## WHAT TO PRODUCE
Beginning at the top of the material and ending after the line that contains "not intend to impose sanctions against Russia", reproduce those lines with "view more" swapped for "show more", leaving everything else unchanged.

Segment Start: RAW DATA

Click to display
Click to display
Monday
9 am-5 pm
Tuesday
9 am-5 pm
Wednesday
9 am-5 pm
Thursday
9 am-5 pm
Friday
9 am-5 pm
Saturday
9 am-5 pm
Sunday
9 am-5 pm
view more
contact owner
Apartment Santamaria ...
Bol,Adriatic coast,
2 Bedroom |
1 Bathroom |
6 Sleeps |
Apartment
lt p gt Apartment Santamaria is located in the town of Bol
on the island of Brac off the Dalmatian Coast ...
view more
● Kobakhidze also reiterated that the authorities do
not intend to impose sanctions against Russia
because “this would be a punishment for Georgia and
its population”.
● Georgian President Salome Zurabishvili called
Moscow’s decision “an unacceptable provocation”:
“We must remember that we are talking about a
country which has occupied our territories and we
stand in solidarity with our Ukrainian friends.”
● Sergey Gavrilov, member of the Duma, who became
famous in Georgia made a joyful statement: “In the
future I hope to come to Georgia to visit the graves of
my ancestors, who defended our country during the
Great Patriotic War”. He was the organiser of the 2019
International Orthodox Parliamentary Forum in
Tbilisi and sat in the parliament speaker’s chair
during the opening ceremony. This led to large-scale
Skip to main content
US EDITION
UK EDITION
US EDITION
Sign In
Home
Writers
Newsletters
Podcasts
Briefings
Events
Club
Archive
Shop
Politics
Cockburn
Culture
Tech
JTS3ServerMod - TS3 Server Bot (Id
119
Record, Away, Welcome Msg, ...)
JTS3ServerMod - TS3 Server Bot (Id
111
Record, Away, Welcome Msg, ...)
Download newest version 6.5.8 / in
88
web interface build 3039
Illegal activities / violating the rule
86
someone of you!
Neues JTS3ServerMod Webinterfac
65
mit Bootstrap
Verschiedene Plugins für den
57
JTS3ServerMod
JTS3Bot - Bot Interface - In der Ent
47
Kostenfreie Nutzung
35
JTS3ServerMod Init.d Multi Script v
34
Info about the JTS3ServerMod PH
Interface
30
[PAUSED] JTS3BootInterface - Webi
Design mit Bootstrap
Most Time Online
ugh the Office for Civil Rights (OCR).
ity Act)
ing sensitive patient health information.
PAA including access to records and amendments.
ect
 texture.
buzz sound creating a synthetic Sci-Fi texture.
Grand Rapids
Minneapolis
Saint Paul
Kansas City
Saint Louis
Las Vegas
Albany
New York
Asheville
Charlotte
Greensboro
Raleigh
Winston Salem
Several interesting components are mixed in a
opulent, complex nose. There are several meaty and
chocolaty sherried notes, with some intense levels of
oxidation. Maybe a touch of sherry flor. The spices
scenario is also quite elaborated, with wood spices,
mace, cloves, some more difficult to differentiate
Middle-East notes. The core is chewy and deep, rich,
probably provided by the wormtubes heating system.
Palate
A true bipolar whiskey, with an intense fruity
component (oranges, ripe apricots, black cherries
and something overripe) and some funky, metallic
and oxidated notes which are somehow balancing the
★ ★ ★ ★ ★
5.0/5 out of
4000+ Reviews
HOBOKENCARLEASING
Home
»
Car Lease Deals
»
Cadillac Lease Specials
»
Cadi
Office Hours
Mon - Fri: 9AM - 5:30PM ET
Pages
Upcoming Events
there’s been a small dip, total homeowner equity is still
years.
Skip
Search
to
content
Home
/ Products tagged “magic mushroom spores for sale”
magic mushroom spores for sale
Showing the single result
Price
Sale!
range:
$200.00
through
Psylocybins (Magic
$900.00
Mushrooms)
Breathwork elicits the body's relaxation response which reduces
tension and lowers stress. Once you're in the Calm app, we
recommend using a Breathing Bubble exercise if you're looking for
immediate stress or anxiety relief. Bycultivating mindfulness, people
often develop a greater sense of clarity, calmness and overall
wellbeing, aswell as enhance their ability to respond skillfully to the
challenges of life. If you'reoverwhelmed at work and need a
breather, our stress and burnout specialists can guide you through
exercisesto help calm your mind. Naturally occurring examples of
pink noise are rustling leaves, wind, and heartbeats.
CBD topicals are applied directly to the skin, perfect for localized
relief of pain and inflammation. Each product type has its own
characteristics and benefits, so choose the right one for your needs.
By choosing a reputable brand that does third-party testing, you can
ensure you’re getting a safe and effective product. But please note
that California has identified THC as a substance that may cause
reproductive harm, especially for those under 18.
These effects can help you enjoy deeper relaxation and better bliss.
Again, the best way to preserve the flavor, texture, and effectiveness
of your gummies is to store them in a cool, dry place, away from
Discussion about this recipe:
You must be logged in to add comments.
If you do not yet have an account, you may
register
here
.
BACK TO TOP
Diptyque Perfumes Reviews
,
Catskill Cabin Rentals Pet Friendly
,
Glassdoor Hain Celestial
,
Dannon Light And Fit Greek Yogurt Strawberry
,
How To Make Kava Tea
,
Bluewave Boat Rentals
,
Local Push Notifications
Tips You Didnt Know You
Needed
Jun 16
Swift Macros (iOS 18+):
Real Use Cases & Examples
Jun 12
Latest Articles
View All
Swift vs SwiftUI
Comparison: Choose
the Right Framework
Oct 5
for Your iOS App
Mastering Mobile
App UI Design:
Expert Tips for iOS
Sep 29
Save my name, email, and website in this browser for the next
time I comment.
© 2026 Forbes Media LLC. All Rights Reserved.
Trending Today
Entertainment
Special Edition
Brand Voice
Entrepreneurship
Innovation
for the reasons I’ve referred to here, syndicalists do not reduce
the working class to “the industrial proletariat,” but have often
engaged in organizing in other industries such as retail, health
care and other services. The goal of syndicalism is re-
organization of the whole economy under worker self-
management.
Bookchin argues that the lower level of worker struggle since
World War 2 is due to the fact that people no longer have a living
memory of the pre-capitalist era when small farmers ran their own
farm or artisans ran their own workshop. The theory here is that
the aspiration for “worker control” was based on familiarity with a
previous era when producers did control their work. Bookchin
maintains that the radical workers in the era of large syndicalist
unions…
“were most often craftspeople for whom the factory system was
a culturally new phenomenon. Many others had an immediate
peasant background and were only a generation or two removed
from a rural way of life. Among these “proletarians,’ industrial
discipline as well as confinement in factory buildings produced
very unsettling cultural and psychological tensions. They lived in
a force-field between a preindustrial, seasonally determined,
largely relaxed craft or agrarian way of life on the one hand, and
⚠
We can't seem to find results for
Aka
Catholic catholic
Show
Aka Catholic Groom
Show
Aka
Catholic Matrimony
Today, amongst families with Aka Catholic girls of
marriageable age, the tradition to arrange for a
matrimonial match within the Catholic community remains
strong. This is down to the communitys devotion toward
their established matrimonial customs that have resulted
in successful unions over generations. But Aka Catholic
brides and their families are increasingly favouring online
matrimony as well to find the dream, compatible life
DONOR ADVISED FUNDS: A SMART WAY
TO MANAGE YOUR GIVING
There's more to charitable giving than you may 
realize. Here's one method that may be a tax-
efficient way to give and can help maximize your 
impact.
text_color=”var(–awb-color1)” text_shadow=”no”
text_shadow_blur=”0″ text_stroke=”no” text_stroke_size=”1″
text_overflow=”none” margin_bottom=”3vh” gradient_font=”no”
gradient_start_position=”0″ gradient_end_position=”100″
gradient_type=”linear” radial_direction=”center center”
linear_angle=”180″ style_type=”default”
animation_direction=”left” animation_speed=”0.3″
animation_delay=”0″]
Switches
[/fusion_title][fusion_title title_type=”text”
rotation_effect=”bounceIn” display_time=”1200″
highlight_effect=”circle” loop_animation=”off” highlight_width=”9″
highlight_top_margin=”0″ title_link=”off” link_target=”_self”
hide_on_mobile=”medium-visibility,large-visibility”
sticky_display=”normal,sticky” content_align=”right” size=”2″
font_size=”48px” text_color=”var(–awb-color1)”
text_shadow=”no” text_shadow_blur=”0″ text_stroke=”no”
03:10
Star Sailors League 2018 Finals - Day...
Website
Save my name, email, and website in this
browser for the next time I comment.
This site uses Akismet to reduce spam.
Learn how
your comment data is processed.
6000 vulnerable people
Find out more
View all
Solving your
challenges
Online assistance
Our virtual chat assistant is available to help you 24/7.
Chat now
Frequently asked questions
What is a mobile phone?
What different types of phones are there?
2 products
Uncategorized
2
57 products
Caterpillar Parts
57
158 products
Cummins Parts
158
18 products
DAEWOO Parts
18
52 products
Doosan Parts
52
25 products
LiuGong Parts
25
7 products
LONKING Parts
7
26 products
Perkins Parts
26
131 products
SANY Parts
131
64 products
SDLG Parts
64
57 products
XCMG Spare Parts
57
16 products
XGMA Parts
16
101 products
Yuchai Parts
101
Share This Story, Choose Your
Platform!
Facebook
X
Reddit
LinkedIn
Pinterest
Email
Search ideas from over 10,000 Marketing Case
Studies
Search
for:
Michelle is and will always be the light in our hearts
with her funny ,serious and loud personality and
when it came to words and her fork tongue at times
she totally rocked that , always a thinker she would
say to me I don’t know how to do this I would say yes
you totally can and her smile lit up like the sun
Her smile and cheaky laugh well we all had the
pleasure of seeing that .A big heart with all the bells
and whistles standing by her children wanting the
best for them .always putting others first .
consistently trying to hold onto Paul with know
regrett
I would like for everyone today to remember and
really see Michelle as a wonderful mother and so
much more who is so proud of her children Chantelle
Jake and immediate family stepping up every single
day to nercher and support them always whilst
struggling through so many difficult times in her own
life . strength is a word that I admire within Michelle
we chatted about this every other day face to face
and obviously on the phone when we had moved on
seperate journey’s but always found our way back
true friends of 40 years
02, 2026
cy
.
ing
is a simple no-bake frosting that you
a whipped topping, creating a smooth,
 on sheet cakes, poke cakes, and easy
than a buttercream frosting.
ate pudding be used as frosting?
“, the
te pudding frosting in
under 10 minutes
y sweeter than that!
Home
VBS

Segment End: RAW DATA

## EXERCISE SOLUTION
Click to display
Click to display
Monday
9 am-5 pm
Tuesday
9 am-5 pm
Wednesday
9 am-5 pm
Thursday
9 am-5 pm
Friday
9 am-5 pm
Saturday
9 am-5 pm
Sunday
9 am-5 pm
show more
contact owner
Apartment Santamaria ...
Bol,Adriatic coast,
2 Bedroom |
1 Bathroom |
6 Sleeps |
Apartment
lt p gt Apartment Santamaria is located in the town of Bol
on the island of Brac off the Dalmatian Coast ...
show more
● Kobakhidze also reiterated that the authorities do
not intend to impose sanctions against Russia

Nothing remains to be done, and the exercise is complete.